Texte par Marie-Yu Jacques, science humaine profil monde
La mort m’effrayait. Je faisais des cauchemars où je me voyais mourir de toutes sortes de méthodes. Alors, je me réveillais, le souffle court, les membres tremblants. Parfois, je faisais le saut parce que je voyais une silhouette devant moi, dans le miroir. Parfois, quand j’y pensais, je me mettais à angoisser. Que m’arrivera-t-il après ma mort? Vais-je aller au Paradis? En Enfer? Au royaume des Schtroumfs? Et quand je mourrai, que se passera-t-il avec ma conscience? Serai-je encore… consciente? Prisonnière dans un labo de recherche? Je préférais ne pas y penser. C’était pourquoi je réessayais toujours la simulation du 19 mai 2019. Je voulais combattre cette peur, mais je n’y étais jamais arrivé.

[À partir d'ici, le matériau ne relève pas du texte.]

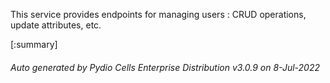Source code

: 






This service provides endpoints for managing users : CRUD operations, update attributes, etc.

[:summary]

###### Auto generated by Pydio Cells Enterprise Distribution v3.0.9 on 8-Jul-2022
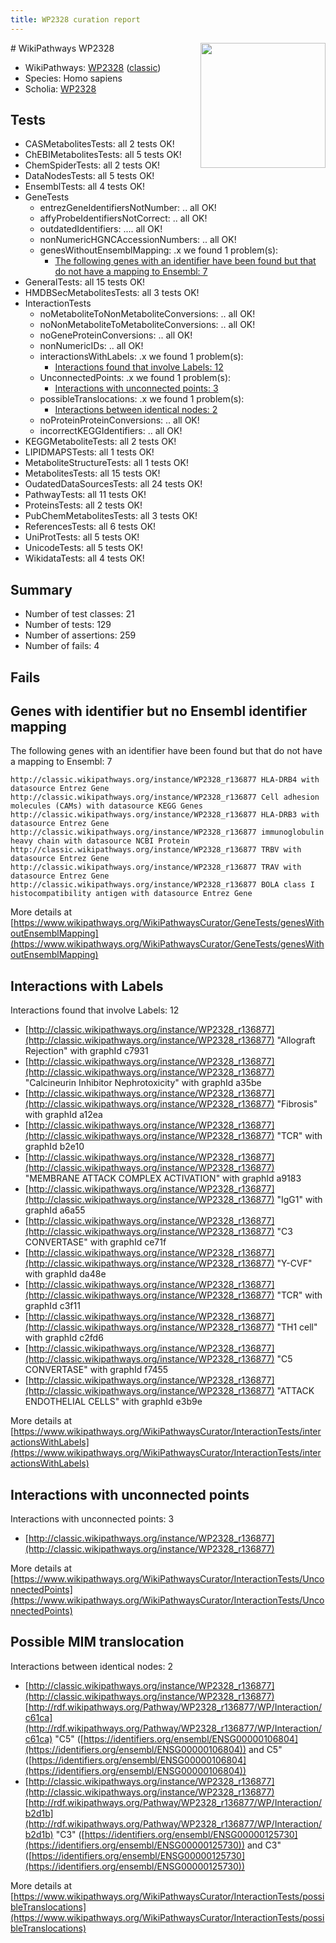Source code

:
 ```yaml
---
title: WP2328 curation report
---
```


<img style="float: right; width: 200px" src="https://upload.wikimedia.org/wikipedia/commons/thumb/8/83/Wplogo_with_text_500.png/640px-Wplogo_with_text_500.png" />
# WikiPathways WP2328

* WikiPathways: [WP2328](https://wikipathways.org/pathways/WP2328) ([classic](https://classic.wikipathways.org/instance/WP2328))
* Species: Homo sapiens
* Scholia: [WP2328](https://scholia.toolforge.org/wikipathways/WP2328)
## Tests
* CASMetabolitesTests: all 2 tests OK!
* ChEBIMetabolitesTests: all 5 tests OK!
* ChemSpiderTests: all 2 tests OK!
* DataNodesTests: all 5 tests OK!
* EnsemblTests: all 4 tests OK!
* GeneTests
    * entrezGeneIdentifiersNotNumber: .. all OK!
    * affyProbeIdentifiersNotCorrect: .. all OK!
    * outdatedIdentifiers: .... all OK!
    * nonNumericHGNCAccessionNumbers: .. all OK!
    * genesWithoutEnsemblMapping: .x we found 1 problem(s):
        * [The following genes with an identifier have been found but that do not have a mapping to Ensembl: 7](#40286d89)
* GeneralTests: all 15 tests OK!
* HMDBSecMetabolitesTests: all 3 tests OK!
* InteractionTests
    * noMetaboliteToNonMetaboliteConversions: .. all OK!
    * noNonMetaboliteToMetaboliteConversions: .. all OK!
    * noGeneProteinConversions: .. all OK!
    * nonNumericIDs: .. all OK!
    * interactionsWithLabels: .x we found 1 problem(s):
        * [Interactions found that involve Labels: 12](#fe97a8ba)
    * UnconnectedPoints: .x we found 1 problem(s):
        * [Interactions with unconnected points: 3](#35a61adb)
    * possibleTranslocations: .x we found 1 problem(s):
        * [Interactions between identical nodes: 2](#1c118207)
    * noProteinProteinConversions: .. all OK!
    * incorrectKEGGIdentifiers: .. all OK!
* KEGGMetaboliteTests: all 2 tests OK!
* LIPIDMAPSTests: all 1 tests OK!
* MetaboliteStructureTests: all 1 tests OK!
* MetabolitesTests: all 15 tests OK!
* OudatedDataSourcesTests: all 24 tests OK!
* PathwayTests: all 11 tests OK!
* ProteinsTests: all 2 tests OK!
* PubChemMetabolitesTests: all 3 tests OK!
* ReferencesTests: all 6 tests OK!
* UniProtTests: all 5 tests OK!
* UnicodeTests: all 5 tests OK!
* WikidataTests: all 4 tests OK!


## Summary

* Number of test classes: 21
* Number of tests: 129
* Number of assertions: 259
* Number of fails: 4

## Fails

<a name="40286d89" />

## Genes with identifier but no Ensembl identifier mapping

The following genes with an identifier have been found but that do not have a mapping to Ensembl: 7
```
http://classic.wikipathways.org/instance/WP2328_r136877 HLA-DRB4 with datasource Entrez Gene
http://classic.wikipathways.org/instance/WP2328_r136877 Cell adhesion molecules (CAMs) with datasource KEGG Genes
http://classic.wikipathways.org/instance/WP2328_r136877 HLA-DRB3 with datasource Entrez Gene
http://classic.wikipathways.org/instance/WP2328_r136877 immunoglobulin  heavy chain with datasource NCBI Protein
http://classic.wikipathways.org/instance/WP2328_r136877 TRBV with datasource Entrez Gene
http://classic.wikipathways.org/instance/WP2328_r136877 TRAV with datasource Entrez Gene
http://classic.wikipathways.org/instance/WP2328_r136877 BOLA class I histocompatibility antigen with datasource Entrez Gene
```

More details at [https://www.wikipathways.org/WikiPathwaysCurator/GeneTests/genesWithoutEnsemblMapping](https://www.wikipathways.org/WikiPathwaysCurator/GeneTests/genesWithoutEnsemblMapping)

<a name="fe97a8ba" />

## Interactions with Labels

Interactions found that involve Labels: 12

* [http://classic.wikipathways.org/instance/WP2328_r136877](http://classic.wikipathways.org/instance/WP2328_r136877) "Allograft Rejection" with graphId c7931
* [http://classic.wikipathways.org/instance/WP2328_r136877](http://classic.wikipathways.org/instance/WP2328_r136877) "Calcineurin Inhibitor 
Nephrotoxicity" with graphId a35be
* [http://classic.wikipathways.org/instance/WP2328_r136877](http://classic.wikipathways.org/instance/WP2328_r136877) "Fibrosis" with graphId a12ea
* [http://classic.wikipathways.org/instance/WP2328_r136877](http://classic.wikipathways.org/instance/WP2328_r136877) "TCR" with graphId b2e10
* [http://classic.wikipathways.org/instance/WP2328_r136877](http://classic.wikipathways.org/instance/WP2328_r136877) "MEMBRANE ATTACK 
COMPLEX ACTIVATION" with graphId a9183
* [http://classic.wikipathways.org/instance/WP2328_r136877](http://classic.wikipathways.org/instance/WP2328_r136877) "IgG1" with graphId a6a55
* [http://classic.wikipathways.org/instance/WP2328_r136877](http://classic.wikipathways.org/instance/WP2328_r136877) "C3 CONVERTASE" with graphId ce71f
* [http://classic.wikipathways.org/instance/WP2328_r136877](http://classic.wikipathways.org/instance/WP2328_r136877) "Y-CVF" with graphId da48e
* [http://classic.wikipathways.org/instance/WP2328_r136877](http://classic.wikipathways.org/instance/WP2328_r136877) "TCR" with graphId c3f11
* [http://classic.wikipathways.org/instance/WP2328_r136877](http://classic.wikipathways.org/instance/WP2328_r136877) "TH1
cell" with graphId c2fd6
* [http://classic.wikipathways.org/instance/WP2328_r136877](http://classic.wikipathways.org/instance/WP2328_r136877) "C5 CONVERTASE" with graphId f7455
* [http://classic.wikipathways.org/instance/WP2328_r136877](http://classic.wikipathways.org/instance/WP2328_r136877) "ATTACK
ENDOTHELIAL
CELLS" with graphId e3b9e


More details at [https://www.wikipathways.org/WikiPathwaysCurator/InteractionTests/interactionsWithLabels](https://www.wikipathways.org/WikiPathwaysCurator/InteractionTests/interactionsWithLabels)

<a name="35a61adb" />

## Interactions with unconnected points

Interactions with unconnected points: 3

* [http://classic.wikipathways.org/instance/WP2328_r136877](http://classic.wikipathways.org/instance/WP2328_r136877)


More details at [https://www.wikipathways.org/WikiPathwaysCurator/InteractionTests/UnconnectedPoints](https://www.wikipathways.org/WikiPathwaysCurator/InteractionTests/UnconnectedPoints)

<a name="1c118207" />

## Possible MIM translocation

Interactions between identical nodes: 2

* [http://classic.wikipathways.org/instance/WP2328_r136877](http://classic.wikipathways.org/instance/WP2328_r136877) [http://rdf.wikipathways.org/Pathway/WP2328_r136877/WP/Interaction/c61ca](http://rdf.wikipathways.org/Pathway/WP2328_r136877/WP/Interaction/c61ca) "C5" ([https://identifiers.org/ensembl/ENSG00000106804](https://identifiers.org/ensembl/ENSG00000106804)) and 
C5" ([https://identifiers.org/ensembl/ENSG00000106804](https://identifiers.org/ensembl/ENSG00000106804))
* [http://classic.wikipathways.org/instance/WP2328_r136877](http://classic.wikipathways.org/instance/WP2328_r136877) [http://rdf.wikipathways.org/Pathway/WP2328_r136877/WP/Interaction/b2d1b](http://rdf.wikipathways.org/Pathway/WP2328_r136877/WP/Interaction/b2d1b) "C3" ([https://identifiers.org/ensembl/ENSG00000125730](https://identifiers.org/ensembl/ENSG00000125730)) and 
C3" ([https://identifiers.org/ensembl/ENSG00000125730](https://identifiers.org/ensembl/ENSG00000125730))


More details at [https://www.wikipathways.org/WikiPathwaysCurator/InteractionTests/possibleTranslocations](https://www.wikipathways.org/WikiPathwaysCurator/InteractionTests/possibleTranslocations)


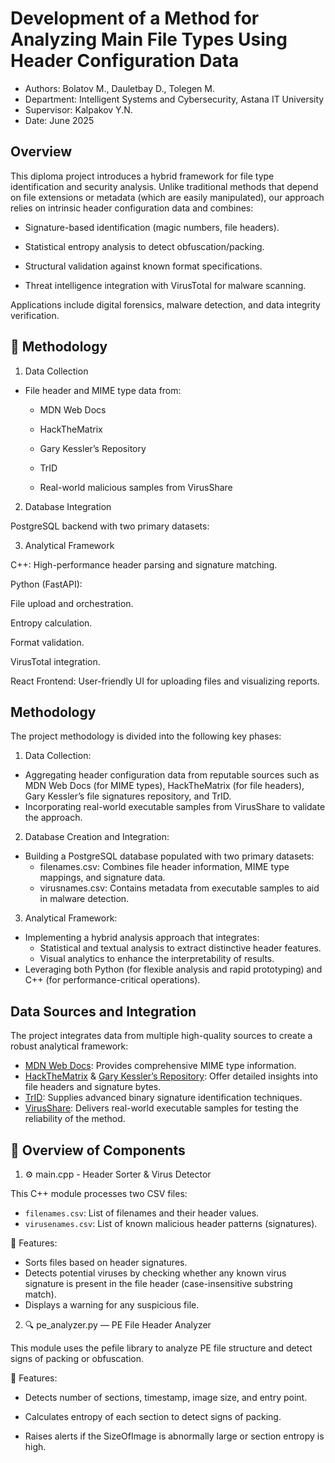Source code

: # Development of a Method for Analyzing Main File Types Using Header Configuration Data

- Authors: Bolatov M., Dauletbay D., Tolegen M.
- Department: Intelligent Systems and Cybersecurity, Astana IT University
- Supervisor: Kalpakov Y.N.
- Date: June 2025

## Overview

This diploma project introduces a hybrid framework for file type identification and security analysis.
Unlike traditional methods that depend on file extensions or metadata (which are easily manipulated), our approach relies on intrinsic header configuration data and combines:

  - Signature-based identification (magic numbers, file headers).

  - Statistical entropy analysis to detect obfuscation/packing.

  - Structural validation against known format specifications.

  - Threat intelligence integration with VirusTotal for malware scanning.

Applications include digital forensics, malware detection, and data integrity verification.

## 🔬 Methodology
1. Data Collection

  - File header and MIME type data from:

    - MDN Web Docs

    - HackTheMatrix

    - Gary Kessler’s Repository

    - TrID

    - Real-world malicious samples from VirusShare

2. Database Integration

PostgreSQL backend with two primary datasets:

3. Analytical Framework

C++: High-performance header parsing and signature matching.

Python (FastAPI):

File upload and orchestration.

Entropy calculation.

Format validation.

VirusTotal integration.

React Frontend: User-friendly UI for uploading files and visualizing reports.

## Methodology

The project methodology is divided into the following key phases:

1. Data Collection:
- Aggregating header configuration data from reputable sources such as MDN Web Docs (for MIME types), HackTheMatrix (for file headers), Gary Kessler’s file signatures repository, and TrID.
- Incorporating real-world executable samples from VirusShare to validate the approach.

2. Database Creation and Integration:
- Building a PostgreSQL database populated with two primary datasets:
  - filenames.csv: Combines file header information, MIME type mappings, and signature data.
  - virusnames.csv: Contains metadata from executable samples to aid in malware detection.

3. Analytical Framework:
- Implementing a hybrid analysis approach that integrates:
  - Statistical and textual analysis to extract distinctive header features.
  - Visual analytics to enhance the interpretability of results.
- Leveraging both Python (for flexible analysis and rapid prototyping) and C++ (for performance-critical operations).

## Data Sources and Integration

The project integrates data from multiple high-quality sources to create a robust analytical framework:
- [MDN Web Docs](https://developer.mozilla.org/en-US/docs/Web/HTTP/MIME_types/Common_types): Provides comprehensive MIME type information.
- [HackTheMatrix](https://hackthematrixforlife.wordpress.com/file-headers/ ) & [Gary Kessler’s Repository](https://www.garykessler.net/library/file_sigs.html): Offer detailed insights into file headers and signature bytes.
- [TrID]( https://mark0.net/soft-trid-e.html): Supplies advanced binary signature identification techniques.
- [VirusShare](https://virusshare.com/): Delivers real-world executable samples for testing the reliability of the method.

## 🧠 Overview of Components

1. ⚙️ main.cpp - Header Sorter & Virus Detector

This C++ module processes two CSV files:
- ```filenames.csv```: List of filenames and their header values.
- ```virusenames.csv```: List of known malicious header patterns (signatures).

📌 Features:
- Sorts files based on header signatures.
- Detects potential viruses by checking whether any known virus signature is present in the file header (case-insensitive substring match).
- Displays a warning for any suspicious file.

2. 🔍 pe_analyzer.py — PE File Header Analyzer

This module uses the pefile library to analyze PE file structure and detect signs of packing or obfuscation.

📌 Features:
- Detects number of sections, timestamp, image size, and entry point.

- Calculates entropy of each section to detect signs of packing.

- Raises alerts if the SizeOfImage is abnormally large or section entropy is high.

-Simulation du 19 mai 2019 commencée, dit une voix métallique.
~ -La vie après la mort, nous avait alors dit mon enseignant. Je veux soit un texte de 175 mots, soit une vidéo de trois à cinq minutes. Vous devrez me le remettre le 27 mai 2019. Au travail.
Quel beau projet. Pour quelqu’un dont la mort ne filait pas une peur bleue. J’avais essayé de me concentrer du mieux que je pouvais. Il n’empêchait que je tremblais pendant ma recherche. Assise devant mon ordinateur, je cherchais sur le net des informations sur des sujets que je pourrais peut-être exploiter.
-Ah, je pourrais peut-être mettre le panthéon égyptien dans mon film. Horus, Seth, etc.
Plus je réfléchissais à cette idée, plus elle me déplaisait.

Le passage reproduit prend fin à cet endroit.